Review: The Misanthrope
It’s worth going just for the topiary camel!
After all, how many times are you going to get the chance to see a topiary camel?
It was certainly the most dramatic piece of scenery in Roger McGough’s Misanthrope.
The rhyming play, which is based on Molière’s play, Le Misanthrope, is being brought to life by English Touring Theatre and Liverpool Everyman and Playhouse at Cambridge Arts Theatre this week.
With a tongue-in-cheek script by the Liverpudlian poet, the text was artfully written in rhyme, with hilarious consequences.
The tale is set in Molière’s 17th century world but with a twist – the upper classes prove their good breeding by constantly speaking in rhyme.
All except the lead, Alceste, who decides to defy this social pretentiousness and speak in plain prose, although with frequent slips into rhyme through force of habit.

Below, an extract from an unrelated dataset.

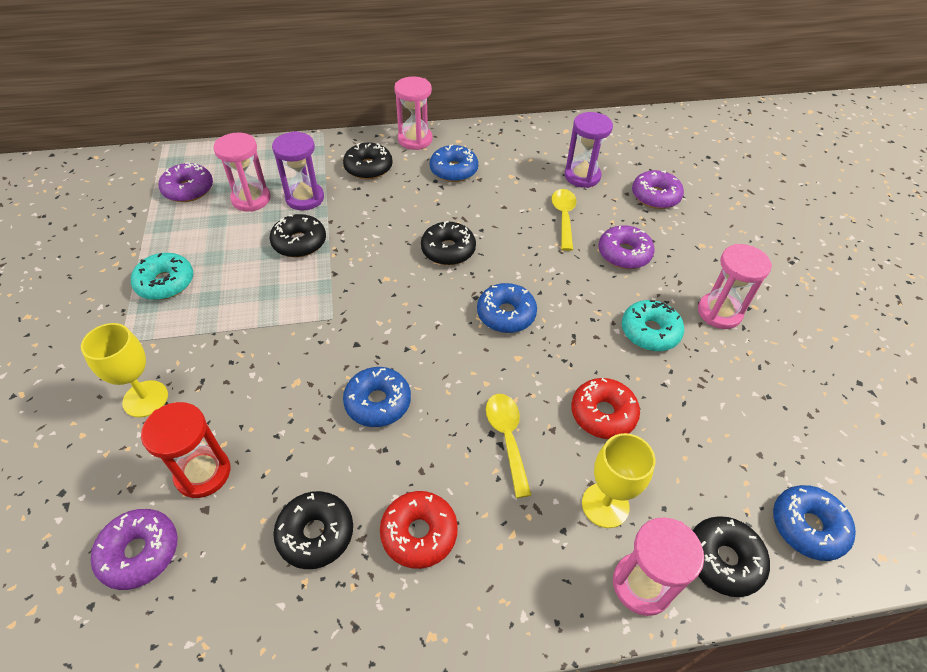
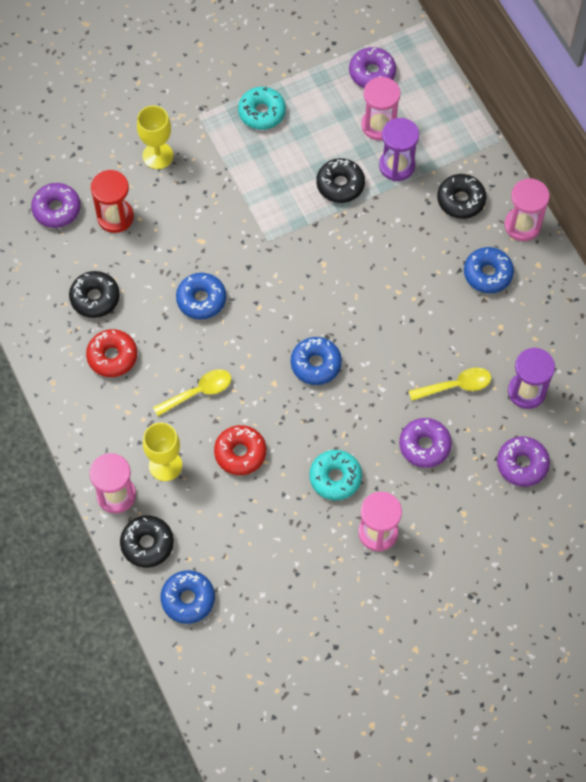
camera: 75 degrees right, 15 degrees up
(448, 250) = (374, 300): black donut -> none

Meanwhile his (lower classed) servant tries desperately and fails to speak with the required rhyme – with some exceedingly comical results.
Alceste is in love with the fickle and spiteful Célimène, who plays several men off against each other, speaking ill of each when he is out of earshot.
Desperate rivalry ensues with the straight talking (often too straight talking for comfort) Alceste competing against his smooth talking but shallow and girlish adversaries.
The play is laugh-out-loud funny throughout, not just with the words themselves but also through the gestures and superb timing.
Roger McGough previously adapted Molière’s Tartuffe and The Hypochondriac in the same poetical style but The Misanthrope stands alone well.
It is the perfect lighthearted end to an evening.
The Misanthrope continues at Cambridge Arts Theatre until Saturday (March 30). Performances are at 7.45pm each evening and at 2.30pm on Thursday and Saturday.